星神の使いである白い鳥たちが、 闇夜を駆け抜けていく。
風を切る音とともに、 地上に降り注ぐ光の軌跡……。
それはまるで、流れ星のようであった。
「ねぇ、君」
呼びかけられて振り向くと、 そこには見覚えのない顔がある。
長い髪を二つに分けて結った女の子。
「君はどうして、こんなところにいるの?」
「あなたこそ……」
私は答える。
「わたしはね、探し物をしてるのよ」
「探し物って……なんですか?」
すると彼女は、少し困った顔をして言った。
「わからないわ。でも、大切なものなの。だからこうして探しているんだけど……なかなか見つからないのよね」
彼女は少し困ったように笑うと、また空を見上げた。……流れ星。
願いごとを唱える間もなく、それはあっけなく消えた。
「……もう行かないと……」
そう言って立ち上がる彼女。
俺は、何も言わずにそれを見送った。……彼女と会うようになってからどれくらい経ったろうか。
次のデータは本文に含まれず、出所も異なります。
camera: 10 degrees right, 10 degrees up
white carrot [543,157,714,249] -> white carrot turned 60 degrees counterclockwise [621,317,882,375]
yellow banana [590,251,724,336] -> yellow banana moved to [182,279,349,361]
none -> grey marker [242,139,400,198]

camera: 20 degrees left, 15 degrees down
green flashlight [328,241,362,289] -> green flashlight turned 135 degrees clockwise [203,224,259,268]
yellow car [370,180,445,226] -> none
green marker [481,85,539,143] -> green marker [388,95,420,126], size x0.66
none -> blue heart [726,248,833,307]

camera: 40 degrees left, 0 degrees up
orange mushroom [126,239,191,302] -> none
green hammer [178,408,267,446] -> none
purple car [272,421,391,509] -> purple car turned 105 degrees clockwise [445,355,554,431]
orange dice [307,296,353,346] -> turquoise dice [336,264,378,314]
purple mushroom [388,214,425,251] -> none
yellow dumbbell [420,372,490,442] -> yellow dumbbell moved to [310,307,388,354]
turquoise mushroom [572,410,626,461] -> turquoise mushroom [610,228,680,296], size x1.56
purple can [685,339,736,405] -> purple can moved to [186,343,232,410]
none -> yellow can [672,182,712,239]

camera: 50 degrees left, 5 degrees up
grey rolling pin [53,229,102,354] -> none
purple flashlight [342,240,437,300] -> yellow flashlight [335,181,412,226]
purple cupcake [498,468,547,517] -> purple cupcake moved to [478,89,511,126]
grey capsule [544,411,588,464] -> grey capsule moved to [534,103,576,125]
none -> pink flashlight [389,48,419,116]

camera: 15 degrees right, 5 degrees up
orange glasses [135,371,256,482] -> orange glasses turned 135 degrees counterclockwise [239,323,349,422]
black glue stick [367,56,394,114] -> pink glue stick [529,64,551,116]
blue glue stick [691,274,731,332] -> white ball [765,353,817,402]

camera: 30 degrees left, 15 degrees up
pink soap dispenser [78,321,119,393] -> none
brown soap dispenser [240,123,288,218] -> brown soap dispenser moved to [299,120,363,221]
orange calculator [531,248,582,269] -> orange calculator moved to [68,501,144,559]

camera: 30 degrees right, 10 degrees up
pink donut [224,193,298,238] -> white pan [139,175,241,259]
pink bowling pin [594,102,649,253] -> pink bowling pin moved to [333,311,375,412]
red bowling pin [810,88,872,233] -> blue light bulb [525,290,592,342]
毎日のようにここを訪れるようになった彼女は、いつしか俺にとって特別な存在になっていた。
不思議な雰囲気を持った女性だった。
彼女は僕を見て微笑みを浮かべると、小さく手招きをした。
「こんにちわ」
僕は彼女のもとへ歩み寄りながら言った。
「はい、こんにちわ」
彼女が応えてくれた。
ふいに僕の中に不安が生まれた。
ここはどこなのか? どうしてここにいるのか? 何もわからないのだ。
そんなことを考えているうちに、ますます不安が大きくなってきた。
すると女性が不思議そうな顔をしてこう言った。
「どうしました?」
僕は答えられなかった。何を言って良いかわからなかったからだ。
しばらく沈黙が続いたあと、女性が突然笑い出した。
僕は驚いて彼女を見つめた。
女性は楽しそうに笑っていた。
ひとしき笑うと、彼女は笑顔のまま僕を見上げてこう続けた。
「あなたはきっと、迷子なんでしょうね……」
僕はまた驚いた。なぜわかったんだろうと思った。
そして少し考えてみたけれど、やっぱりわからなかった。
黙ったままの僕に向かって、女性はさらに続けて言った。
「私も同じなんです。でも大丈夫ですよ」
彼女は、微笑みながら言った。
「私はあなたを知っていますよ。あなたのこと、ちゃんと見ていますから……」
それはまるで、自分に言い聞かせているようでもあった。
「だから安心してくださいね」
彼女の瞳の奥に映るのは、俺ではなく別の誰かのように思えた。
「えっと……じゃあ、また来ますね!」
彼女が駆けていく音が聞こえた。
俺は、しばらく動けずにその場に立ちつくしていた。
そして、彼女の言葉を反すうしながら、考えていた。
同じというのはどういうことなのか。
彼女もまた、自分と同じように不安を抱えているということだろうか。
それとも、もっと違う何かを意味しているのか……。
結局、いくら考えてみても答えが出ることはなかった。
彼女の言う”知っている”とは、一体何をどこまで知っているのだろう。
例えば……
俺の記憶を覗いてみたとか、そういうことなんじゃないだろうか。
いや……そんなことはありえないか……。
でも……だとしたら何故、あんなことを言ってきたんだろうか……。
そもそもどうして、あの時彼女は泣いていたんだろう……。
まぁ、いいや。
深く考えるのは止めにしておこう。
きっと、またそのうち会えるよ。
だから……その時までお別れね。
私のことを忘れないでいてくれるかしら? 私はあなたを覚えてるわ。
だって……あなたは私の親友なんだもの! 私が覚えていてあげるから安心して。
じゃあね、バイバーイ!! また会いましょうねー!!! 空を見上げてごらんなさい。
そこには、たくさんの流れ星があるでしょう。
願いごとをする時は、よく気をつけないといけません。
どんなお願い事にも応えてもらえますけど、 叶えてもらった後はきちんと対価を支払う必要があるんですって。
えっ!? 何を支払えばいいのかって? それは自分で考えなくちゃダメですよ。